After their discussions, I was genuinely worried I might not have anything to write for the paper. “Speakers Advocate Common Sense, Decency” is hardly a headline. Luckily, the third speaker — Peter Wolfgang — quickly allayed my fears.

After describing the issues of abortion and gay marriage as an “unholy trinity,” Mr. Wolfgang’s talk, broadly construed, centered on what he termed the “Brezhnevism of the Left”; that is, the operating principle of the Left is, according to Mr. Wolfgang, “What’s mine is mine, and what’s yours is negotiable.” In his analysis, the broad cultural victories of the Left — Roe v. Wade and the normalization of LGBTQ identities, specifically — are the product of liberal stubbornness and Republican capitulation, as though the Left were a howling, irrational toddler and the Right a weak-willed single mother, ever giving ground to that irascible infant tyrannical in the faint hope of peace and quiet.

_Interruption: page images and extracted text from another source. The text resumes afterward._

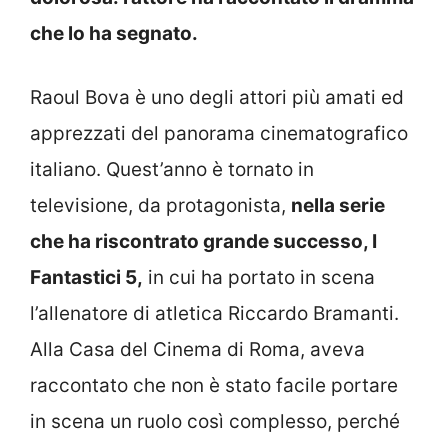
che lo ha segnato.
Raoul Bova è uno degli attori più amati ed
apprezzati del panorama cinematografico
italiano. Quest’anno è tornato in
televisione, da protagonista,
nella serie
che ha riscontrato grande successo, I
Fantastici 5,
in cui ha portato in scena
l’allenatore di atletica Riccardo Bramanti.
Alla Casa del Cinema di Roma, aveva
raccontato che non è stato facile portare
in scena un ruolo così complesso, perché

I found Mr. Wolfgang’s analysis, much like his ability to count, dubious. While it is true that a woman’s right to an abortion and a queer person’s right to a same-sex marriage are by this point non-negotiable beliefs of the Left, simply saying so is not a useful analysis (nor much of an analysis at all). The story of the Left — from religious radicalism to secular pragmatism, from women’s suffrage to civil rights, from progressivism to intersectionalism (along with some nasty forays into eugenics) — is long and complicated, housing thinkers as wildly different as Richard Rorty, Judith Butler and Cornel West.

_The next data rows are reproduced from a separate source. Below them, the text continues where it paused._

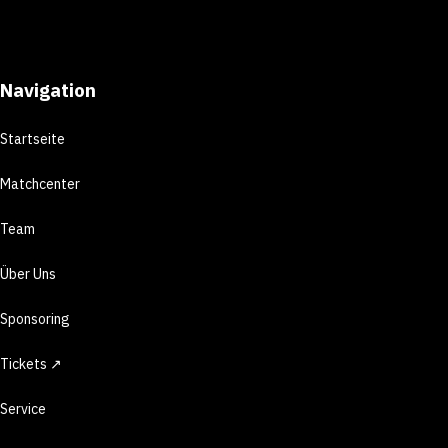
Navigation
Startseite
Matchcenter
Team
Über Uns
Sponsoring
Tickets ↗
Service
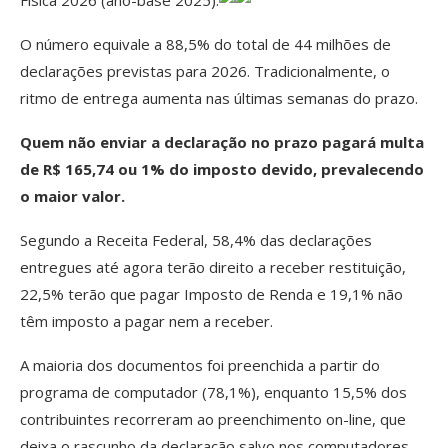
Física 2026 (ano-base 2025).
O número equivale a 88,5% do total de 44 milhões de
declarações previstas para 2026. Tradicionalmente, o
ritmo de entrega aumenta nas últimas semanas do prazo.
Quem não enviar a declaração no prazo pagará multa
de R$ 165,74 ou 1% do imposto devido, prevalecendo
o maior valor.
Segundo a Receita Federal, 58,4% das declarações
entregues até agora terão direito a receber restituição,
22,5% terão que pagar Imposto de Renda e 19,1% não
têm imposto a pagar nem a receber.
A maioria dos documentos foi preenchida a partir do
programa de computador (78,1%), enquanto 15,5% dos
contribuintes recorreram ao preenchimento on-line, que
deixa o rascunho da declaração salvo nos computadores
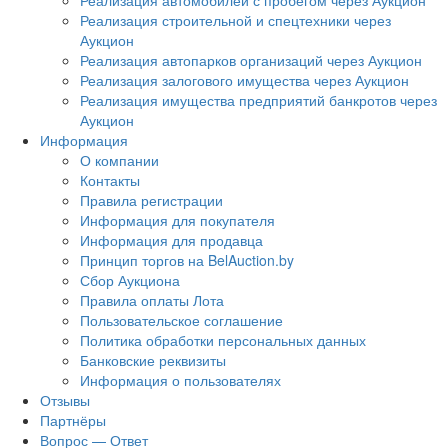
Реализация автомобилей с пробегом через Аукцион
Реализация строительной и спецтехники через
Аукцион
Реализация автопарков организаций через Аукцион
Реализация залогового имущества через Аукцион
Реализация имущества предприятий банкротов через
Аукцион
Информация
О компании
Контакты
Правила регистрации
Информация для покупателя
Информация для продавца
Принцип торгов на BelAuction.by
Сбор Аукциона
Правила оплаты Лота
Пользовательское соглашение
Политика обработки персональных данных
Банковские реквизиты
Информация о пользователях
Отзывы
Партнёры
Вопрос — Ответ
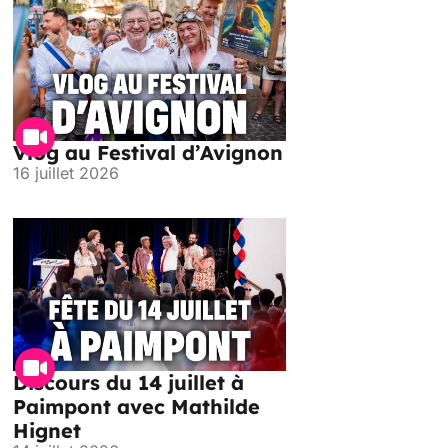
Vlog au Festival d’Avignon
16 juillet 2026
Discours du 14 juillet à
Paimpont avec Mathilde
Hignet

If it is possible to ascribe a single thesis to a movement so heterogeneous, I would say that the guiding principle of the American Left of the 20th and 21st centuries is only the old principle that “all men are created equal” and ought to be allowed “life, liberty and the pursuit of happiness,” but understood with and through the lenses of critical theory, feminism, race theory and disability studies.

Each lens reveals a particular structure — classism, the patriarchy, racism and ableism, respectively — but each is applied with the goal of revealing those structures and prejudices that inhibit the freedom of the oppressed. Each lens requires the correction of the other, so that attempts at improving the common good don’t wind up leading to, for example, the heinous forced sterilization of “undesirable” peoples (inevitably poor or black or disabled). No matter how foreign these theories may appear, they are all aimed at the utterly American goal of freedom and equality for all.

The victories of Roe v. Wade and of LGBTQ politics in general are only two of the most visible results. The average person can see a woman’s desire to control her own body, but not the personhood of a zygote.

The average person can see the love, the dedication that two queer people can have for each other, but not the airy and metaphysical notion of “ends” that somehow makes that love immoral. These things are seen. But most importantly, they are seen, too, by those who do hold such scriptural mandates, and who do hold a Thomist metaphysic. The Left is intractable because it can see it is right; the Right can only believe it is right.

Which brings me to my final qualm with Mr. Wolfgang. I heard him talk much of the “Brezhnevism” of the Left, but of the “Brezhnevism” of the Right I heard nothing. The Left will never change its views on LGBTQ issues? I think so. But I also think that neither will the Church. However “liberal” the Catholic Church becomes, it will never modify its view of homosexuality as a disorder. Even if the Church comes to accept queer people into its organization, it will never accept their queerness. At best, the Church can only respond to queer Catholics with a tolerant smile whilst muttering to itself, and not so silently, “Love the sinner …” But it will hate the sin.

Dialogue can only occur when people are open to the possibility of changing their views. Neither the Left nor the Right has any such intention. We are all Brezhnevs.